Tiger doesn’t do cheeky, and that’s Poulter’s stock-in-trade. In 2007, he and Woods were both living in Orlando and both playing in the U.S. Open at Oakmont. As Hank Haney tells the story in The Big Miss, Poulter showed up, after inviting himself, at the steps leading to Tiger’s jet on that Sunday night. Tiger’s in-flight text to Haney, per Haney: “Can you believe this d— mooched a ride on my plane?” Well, yes.
Here (with minor editing) is Rickie Fowler, Ryder Cup veteran, on why Poulter is so good at getting under the skin of other players in match-play golf:
“I’m not sure how he does it, but I wish there was a way to figure it out. Those Ryder Cup weeks are special. There’s a lot of passion there, with Poulter. I don’t know how he gets through the whole week, playing at such a high level, considering how much energy he goes through. With each shot he’s hitting, it’s like he’s living and dying. Like it’s his last shot. He grits it out. It’s impressive to watch. I’ve always been a big fan of Poults.”

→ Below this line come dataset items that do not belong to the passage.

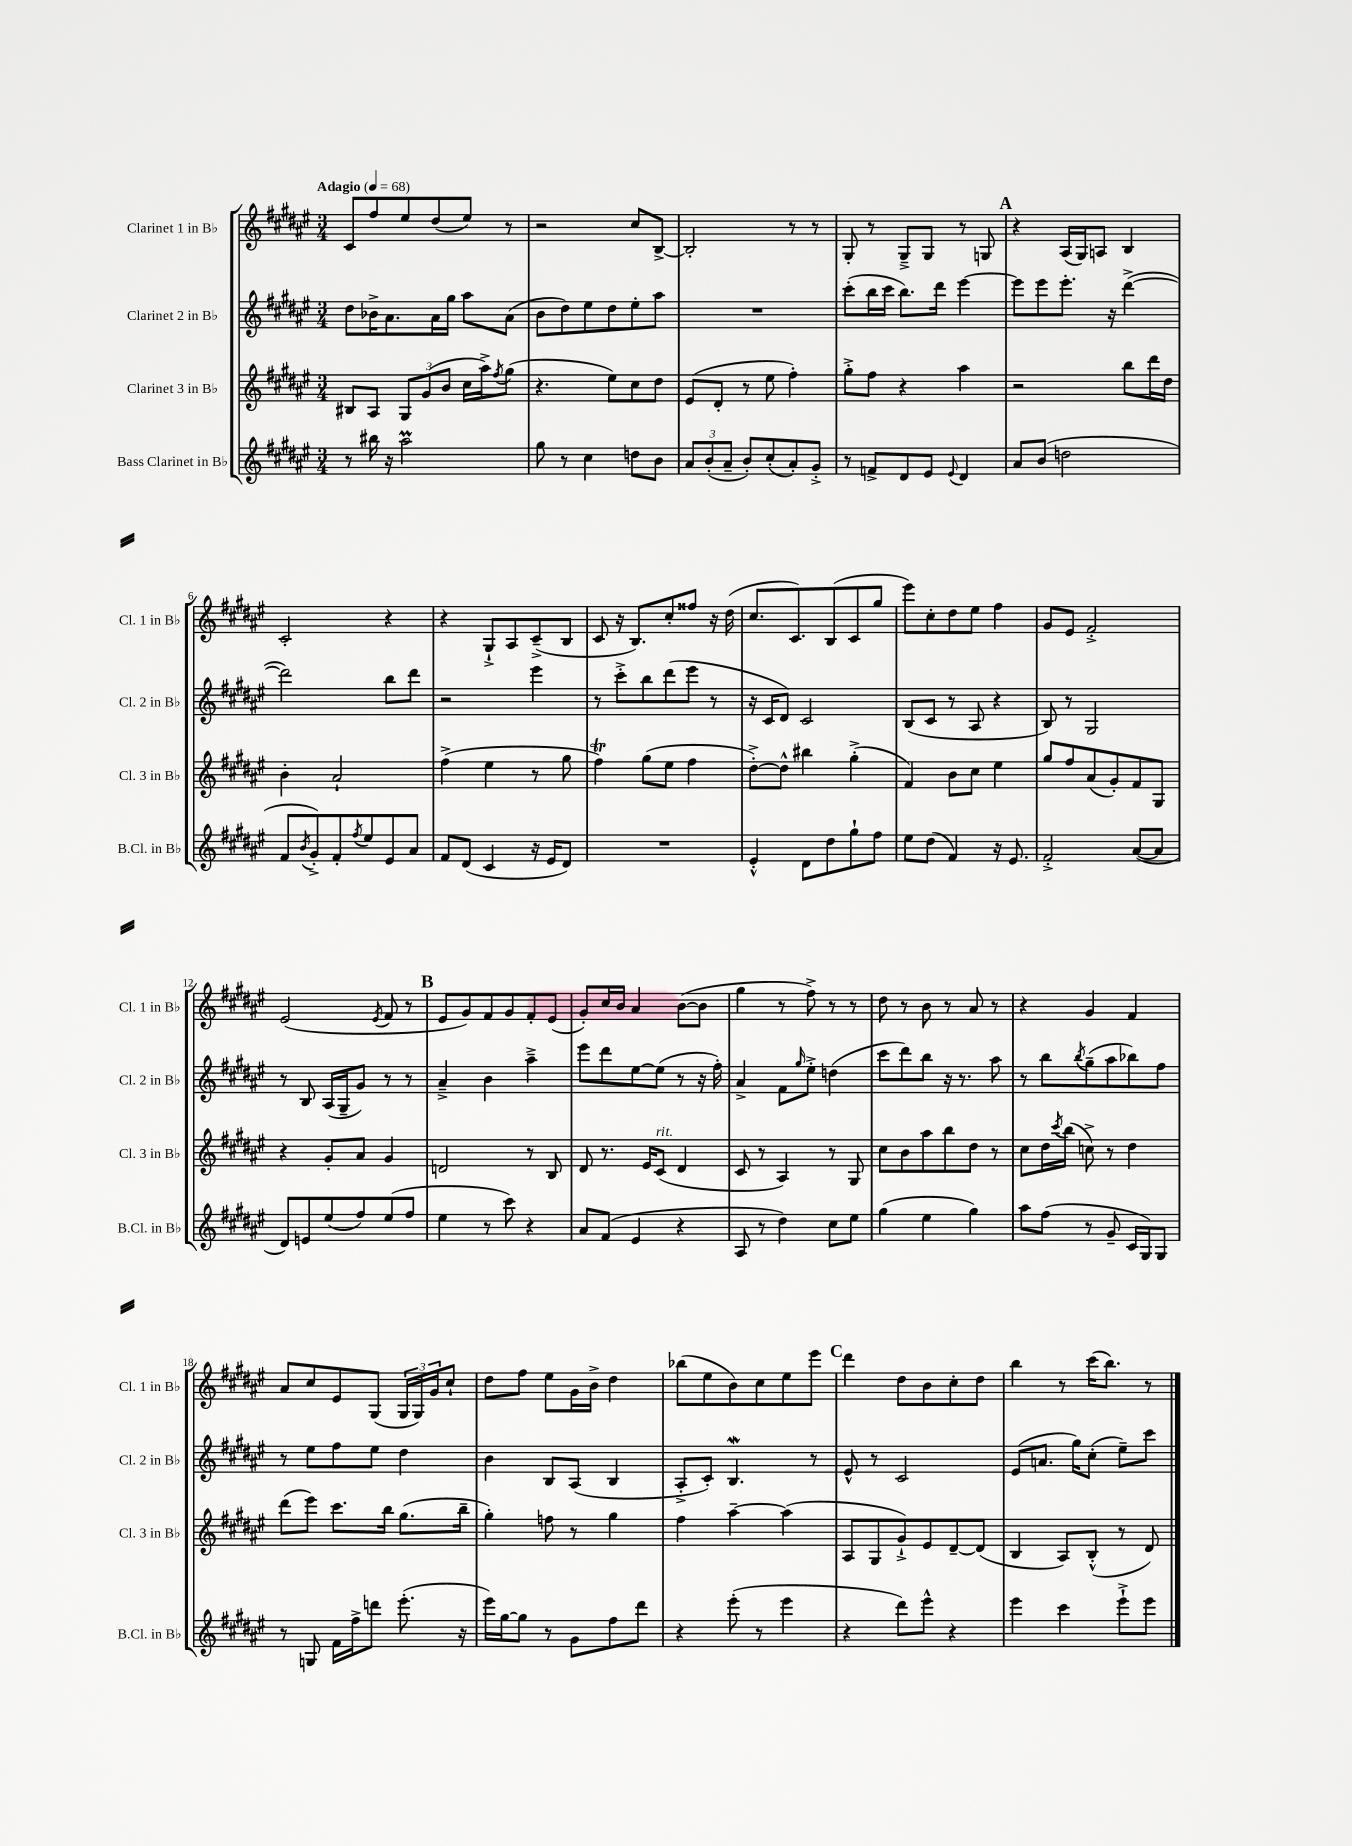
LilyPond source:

<<
\new StaffGroup <<
\new Staff = "s0" \with { instrumentName = "Clarinet 1 in Bb" shortInstrumentName = "Cl. 1 in Bb" } {
    \clef treble \key fis \major \numericTimeSignature \time 3/4 \tempo "Adagio" 4 = 68
    cis'8 fis''8 eis''8 dis''8( eis''8) r8 |
    r2 cis''8 b8~-> |
    b2-. r8 r8 |
    gis8-. r8 gis8---> gis8 r8 g8 |
    \mark \markup { \bold "A" } r4 ais16( gis16) a8 b4 |
    cis'2-. r4 |
    r4 gis8-!-> ais8 cis'8--->( b8 |
    cis'8 r16 b8.) cis''8-. fisis''8 r16 dis''16( |
    cis''8. cis'8.) b8( cis'8 gis''8 |
    eis'''8) cis''8-. dis''8 eis''8 fis''4 |
    gis'8 eis'8 fis'2-.-> |
    eis'2( \acciaccatura { eis'8 } fis'8 r8 |
    \mark \markup { \bold "B" } eis'8 gis'8) fis'8 gis'8 fis'8-. eis'8( |
    gis'8-.) cis''16 b'16 ais'4 b'8~( b'8 |
    gis''4 r8 fis''8->) r8 r8 |
    dis''8 r8 b'8 r8 ais'8 r8 |
    r4 gis'4 fis'4 |
    ais'8 cis''8 eis'8 gis8( \tuplet 3/2 { gis16 gis16) gis'16 } cis''8-! |
    dis''8 fis''8 eis''8 gis'16 b'16-> dis''4 |
    bes''8( eis''8 b'8) cis''8 eis''8 eis'''8 |
    \mark \markup { \bold "C" } dis'''4 dis''8 b'8 cis''8-. dis''8 |
    b''4 r8 cis'''16( b''8.) r8 \bar "|." |
}
\new Staff = "s1" \with { instrumentName = "Clarinet 2 in Bb" shortInstrumentName = "Cl. 2 in Bb" } {
    \clef treble \key fis \major \numericTimeSignature \time 3/4
    dis''8 bes'16-> ais'8. ais'16 gis''16 ais''8 ais'8( |
    b'8 dis''8) eis''8 dis''8 eis''8-. ais''8 |
    R2. |
    cis'''8-.( b''16 cis'''16 b''8.) dis'''16 eis'''4~ |
    \mark \markup { \bold "A" } eis'''8 eis'''8 eis'''8.-. r16 dis'''4~->( |
    dis'''2) b''8 dis'''8 |
    r2 eis'''4 |
    r8 cis'''8-.-> b''8 dis'''8( eis'''8 r8 |
    r16 cis'16 dis'8) cis'2 |
    b8( cis'8 r8 ais8 r4 |
    b8) r8 gis2 |
    r8 b8 ais16( gis16-- gis'8) r8 r8 |
    \mark \markup { \bold "B" } ais'4---> b'4 ais''4---> |
    eis'''8 dis'''8 eis''8~ eis''8( r8 r16 fis''16-.) |
    ais'4-> fis'8 \grace { gis''16 } eis''8-.-> d''4( |
    cis'''8 dis'''8) b''8 r16 r8. ais''8 |
    r8 b''8 \acciaccatura { b''8 } gis''8--( ais''8 bes''8) fis''8 |
    r8 eis''8 fis''8 eis''8 dis''4 |
    b'4 b8 ais8( b4 |
    ais8-.-> cis'8-.) b4.\mordent r8 |
    \mark \markup { \bold "C" } eis'8-^ r8 cis'2 |
    eis'8( a'8. gis''16) cis''8-.( eis''8--) cis'''8 \bar "|." |
}
\new Staff = "s2" \with { instrumentName = "Clarinet 3 in Bb" shortInstrumentName = "Cl. 3 in Bb" } {
    \clef treble \key fis \major \numericTimeSignature \time 3/4
    bis8 ais8 \tuplet 3/2 { gis8 gis'8( b'8 } cis''16 ais''16->) \acciaccatura { fis''8 } gis''8( |
    r4. eis''8) cis''8 dis''8 |
    eis'8( dis'8-. r8 eis''8 fis''4-.) |
    gis''8-.-> fis''8 r4 ais''4 |
    \mark \markup { \bold "A" } r2 b''8 dis'''16 dis''16 |
    b'4-. ais'2-! |
    fis''4->( eis''4 r8 gis''8 |
    fis''4\trill) gis''8( eis''8 fis''4 |
    dis''8~-.->) dis''8-^ bis''4 gis''4-.->( |
    fis'4) b'8 cis''8 eis''4 |
    gis''8 fis''8 ais'8( gis'8-.) fis'8 gis8 |
    r4 gis'8-. ais'8 gis'4 |
    \mark \markup { \bold "B" } d'2 r8 b8 |
    dis'8 r8. eis'16 cis'8^\markup { \italic "rit." }( dis'4 |
    cis'8 r8 ais4) r8 gis8 |
    cis''8 b'8 ais''8 b''8 dis''8 r8 |
    cis''8 dis''16 \acciaccatura { cis'''8 } b''16( c''8->) r8 dis''4 |
    dis'''8( eis'''8) cis'''8. b''16 gis''8.( b''16-- |
    gis''4-.) f''8 r8 gis''4 |
    fis''4 ais''4~-- ais''4( |
    \mark \markup { \bold "C" } ais8 gis8 gis'8-!->) eis'8 dis'8~-- dis'8( |
    b4 ais8) b8-.-^( r8 dis'8) \bar "|." |
}
\new Staff = "s3" \with { instrumentName = "Bass Clarinet in Bb" shortInstrumentName = "B.Cl. in Bb" } {
    \clef treble \key fis \major \numericTimeSignature \time 3/4
    r8 bis''16 r16 ais''2\prall |
    gis''8 r8 cis''4 d''8 b'8 |
    \tuplet 3/2 { ais'8 b'8-.( ais'8-- } b'8-.) cis''8-.( ais'8-.) gis'8-.-> |
    r8 f'8-> dis'8 eis'8 \appoggiatura { eis'8 } dis'4 |
    \mark \markup { \bold "A" } ais'8 b'8( d''2 |
    fis'8 \acciaccatura { b'8 } gis'8-.->) fis'8-. \acciaccatura { fis''8 } eis''8 eis'8 ais'8 |
    fis'8 dis'8( cis'4 r16 eis'16 dis'8) |
    R2. |
    eis'4-.-^ dis'8 dis''8 gis''8-! fis''8 |
    eis''8 dis''8( fis'4) r16 eis'8. |
    fis'2-.-> ais'8~( ais'8 |
    dis'8) e'8 eis''8( fis''8) eis''8( fis''8 |
    \mark \markup { \bold "B" } eis''4 r8 cis'''8) r4 |
    ais'8 fis'8( eis'4 r4 |
    ais8 r8 dis''4) cis''8 eis''8 |
    gis''4( eis''4 gis''4) |
    ais''8 fis''8( r8 gis'8-- cis'16 gis16) gis8 |
    r8 g8 fis'16 fis''16-> d'''8 eis'''8.-.( r16 |
    eis'''16) gis''16~ gis''8 r8 gis'8 fis''8 dis'''8 |
    r4 eis'''8-.( r8 eis'''4 |
    \mark \markup { \bold "C" } r4 dis'''8) eis'''8-^ r4 |
    eis'''4 cis'''4 eis'''8-!-> eis'''8 \bar "|." |
}
>>
>>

And that thing is the main point. Depending on the color of your passport, you either do or don’t root for Ian James “Poults” Poulter. But how can you not be drawn to him, watching him as he watches his hole-bound putts with eyeballs practically falling out of his head? Poulter has played in 22 Ryder Cup matches and has lost only six of them. He’s 4-0-1 on his five Ryder Cup Sundays, and he’s been on the winning team four times, twice in the U.S. He won the WGC Match Play event in 2010. He won the European Tour’s match-play event the next year.
Poulter said, years ago, that once he started firing on all cylinders “it will be just me and Tiger.” That never happened. Poults has a giant o-fer in his 65 Grand Slam events. But when Tiger won that 2019 Masters, Poulter was on the receiving line, right by the clubhouse door. He took off his visor and he and the new champion shook hands. Yes, No. 15 for Woods. But who has a better Ryder Cup sizzle reel? Ian Poulter is in the pantheon. Ask anybody. Start with him.